Health & Medical Organ Transplants & Donation

Antibody-Mediated Rejection in Kidney Transplant

Antibody-Mediated Rejection in Kidney Transplant

Methods

Patient Population, Specimens and Data Collection


INTERCOM (clinicaltrials.gov NCT01299168) was a prospective observational study involving Edmonton, Minneapolis, Baltimore, Barcelona, Hannover and Manchester. Local institutional review board approval was obtained in each center. Inclusion criteria specified all kidney transplant recipients ≥18 years of age undergoing a kidney biopsy for clinical indications that were able and willing to give informed consent. However, the centers did enroll two patients under age 18, and they were left in the study.

The local biopsy assessment was performed as per standard of care, without knowledge of the microarray results. The local C4d staining method was either immunofluorescence (University of Alberta and University of Minnesota at Fairview) or deparaffinized immunoperoxidase (University of Maryland, Hospital Vall d'Hebron, Hannover Medical School and Manchester Royal Infirmary). Positivity was determined using published guidelines: diffuse staining by immunofluorescence (Grade 3) or diffuse/focal by immunoperoxidase (Grades 2 and 3). One 5 mL serum sample was collected for local HLA antibody testing at the time of biopsy.

The study required one additional biopsy core beyond those obtained as standard of care. The six centers contributed 320 samples collected between October 2008 and March 2012, of which 300 were suitable for microarray processing. The 20 excluded biopsy specimens were either too small or improperly collected and stabilized. We also included control kidney samples from histologically normal areas of six nephrectomies for renal carcinoma.

Data Collection


Copies of the original pathology reports (with patient identifiers removed), along with relevant clinical and laboratory data, were sent to the Alberta Transplant Applied Genomics Center (ATAGC). This information was stored in anonymous fashion in a Scientific Data Management System (SDMS) at the University of Alberta.

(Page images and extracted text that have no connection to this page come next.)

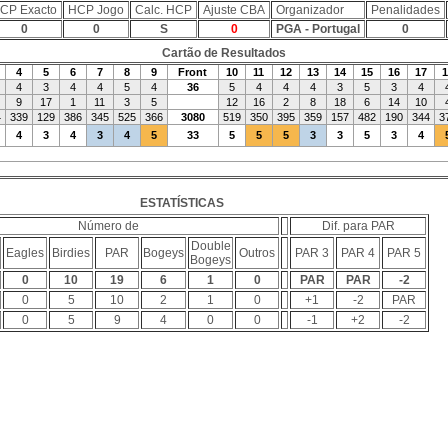
CP Exacto
HCP Jogo
Calc. HCP
Ajuste CBA
Organizador
Penalidades
0
0
S
0
PGA - Portugal
0
Cartão de Resultados
4
5
6
7
8
9
Front
10
11
12
13
14
15
16
17
1
4
3
4
4
5
4
36
5
4
4
4
3
5
3
4
9
17
1
11
3
5
12
16
2
8
18
6
14
10
4
339
129
386
345
525
366
3080
519
350
395
359
157
482
190
344
3
4
3
4
3
4
5
33
5
5
5
3
3
5
3
4
ESTATÍSTICAS
Número de
Dif. para PAR
Double
Eagles
Birdies
PAR
Bogeys
Outros
PAR 3
PAR 4
PAR 5
Bogeys
0
10
19
6
1
0
PAR
PAR
-2
0
5
10
2
1
0
+1
-2
PAR
0
5
9
4
0
0
-1
+2
-2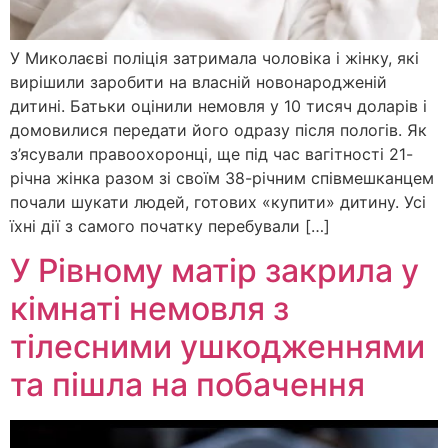
У Миколаєві поліція затримала чоловіка і жінку, які
вирішили заробити на власній новонародженій
дитині. Батьки оцінили немовля у 10 тисяч доларів і
домовилися передати його одразу після пологів. Як
з’ясували правоохоронці, ще під час вагітності 21-
річна жінка разом зі своїм 38-річним співмешканцем
почали шукати людей, готових «купити» дитину. Усі
їхні дії з самого початку перебували […]
У Рівному матір закрила у
кімнаті немовля з
тілесними ушкодженнями
та пішла на побачення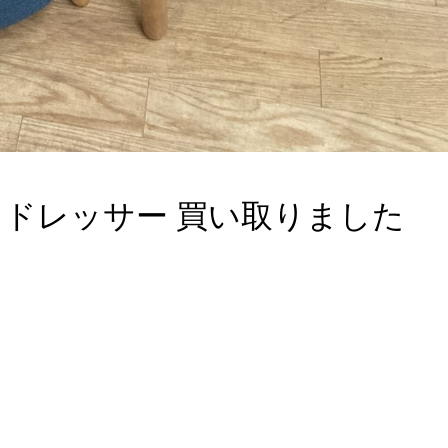
ベロ ドレッサー 買い取りました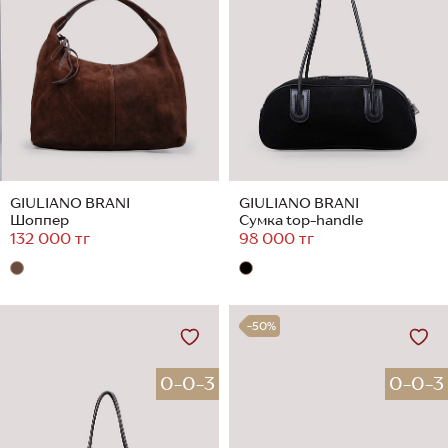
GIULIANO BRANI
GIULIANO BRANI
Шоппер
Сумка top-handle
132 000 тг
98 000 тг
-50%
0-0-3
0-0-3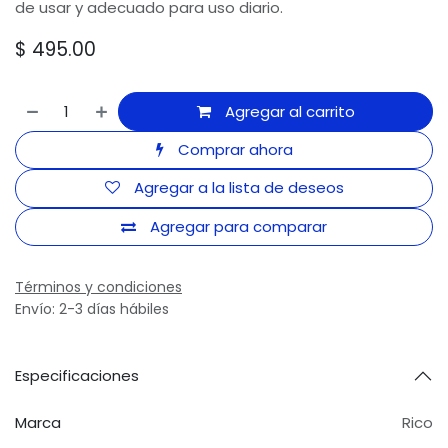
de usar y adecuado para uso diario.
$
495.00
Agregar al carrito
Comprar ahora
Agregar a la lista de deseos
Agregar para comparar
Términos y condiciones
Envío: 2-3 días hábiles
Especificaciones
Marca
Rico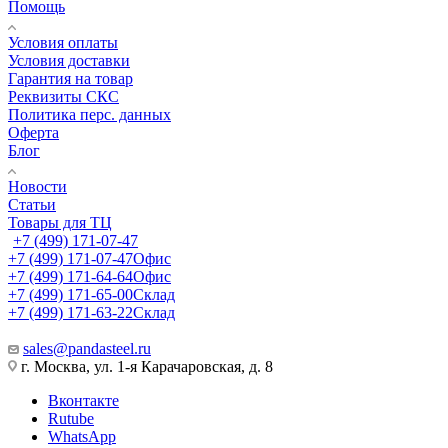
Помощь
Условия оплаты
Условия доставки
Гарантия на товар
Реквизиты СКС
Политика перс. данных
Оферта
Блог
Новости
Статьи
Товары для ТЦ
+7 (499) 171-07-47
+7 (499) 171-07-47
Офис
+7 (499) 171-64-64
Офис
+7 (499) 171-65-00
Склад
+7 (499) 171-63-22
Склад
sales@pandasteel.ru
г. Москва, ул. 1-я Карачаровская, д. 8
Вконтакте
Rutube
WhatsApp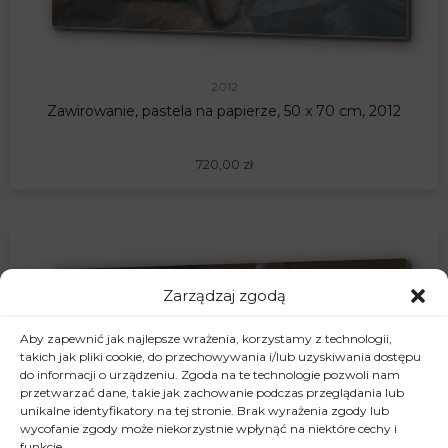
2012
Zawirowanie, pastela na papierze, 50 x 70 cm, 2012
720,00
zł
Zarządzaj zgodą
Aby zapewnić jak najlepsze wrażenia, korzystamy z technologii,
takich jak pliki cookie, do przechowywania i/lub uzyskiwania dostępu
do informacji o urządzeniu. Zgoda na te technologie pozwoli nam
przetwarzać dane, takie jak zachowanie podczas przeglądania lub
unikalne identyfikatory na tej stronie. Brak wyrażenia zgody lub
wycofanie zgody może niekorzystnie wpłynąć na niektóre cechy i
funkcje.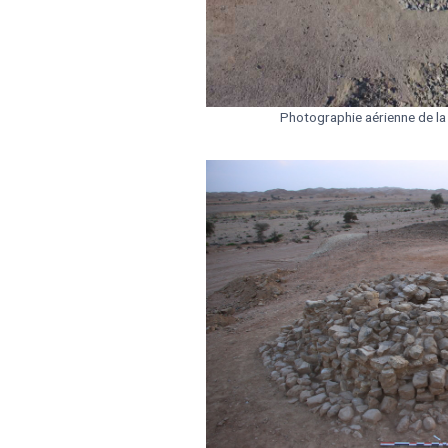
Photographie aérienne de l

Classification of the Local Center Pathology Reports


The local assessment of ABMR based on conventional features (histology, C4d staining and DSA) was often expressed using terms of uncertainty such as "suspicious for" and "rule out." To compare the local assessment to the ABMR score, a pathologist in Edmonton (Dr. M. Mengel) read all reports to ensure that the diagnoses recorded in our SDMS represented the opinion or suspicion of the local center as stated in the pathology report. For comparison with the reference set, these diagnoses were assembled into categories previously used for the reference set without knowledge of the ABMR scores, using the rules outlined in Table S1.

Biopsy Processing and Microarray Analyses


To prevent mRNA degradation, the study core was immediately stabilized in RNAlater® (Life Technologies, Carlsbad, CA), kept at −4°C for 24 h and stored at −20°C until processing. Samples from distant centers were batched and shipped to ATAGC on dry ice for processing on Affymetrix U133 2.0 microarrays (Santa Clara, CA).

We normalized microarray results using the Bioconductor "RefPlus" package. Because Affymetrix changed their labeling kit before the INT300 samples were processed, BFC403 and INT300 were normalized as separate batches. The BFC403 expression values were then adjusted for batch effects using the Ratio-G method. All analyses used "R" version 2.12.1 (64-bit), with various libraries from Bioconductor 2.8. Microarray expression files for BFC403 are posted on the Gene Expression Omnibus website (GSE36059). Files for INT300 will be posted at GEO on publication.

Assigning ABMR Scores


ABMR scores were assigned using a classifier algorithm built using the BFC403 reference set, details of which can be found in Supplementary Methods. Since INT300 can be considered an independent test set, the entire BFC403 data set was used to train the classifier, rather than using the cross-validation method from the original paper. The classifier output is a score between 0.0 and 1.0, reflecting the probability that ABMR is operating in the biopsy.

Survival Analysis


Since graft failure is uncommon in patients undergoing an indication biopsy less than 1 year after transplantation, survival analyses were restricted to late (>1 year) biopsies. Within this subpopulation, if a patient had more than one biopsy, the first that had either histologic or molecular ABMR was used. If none had ABMR, the earliest biopsy was used. In order to compare the predictive ability of the molecular and histologic diagnoses, a time cutoff was required and we chose 3 years postbiopsy. All biopsies that were functioning at 3 years were given a censor time of 3 years, and assigned a graft status of "working," regardless of any failures in the post–3-year period. Thus, all survival analyses in this study refer to 3-year survival. Cox regression and Kaplan–Meier plots were performed using the "R" package "survival." Comparison of the predictive ability of different models used the integrated discrimination improvement (IDI), net reclassification index (NRI) and median risk score (MRS) improvement methods in the "R" package "survIDINRI".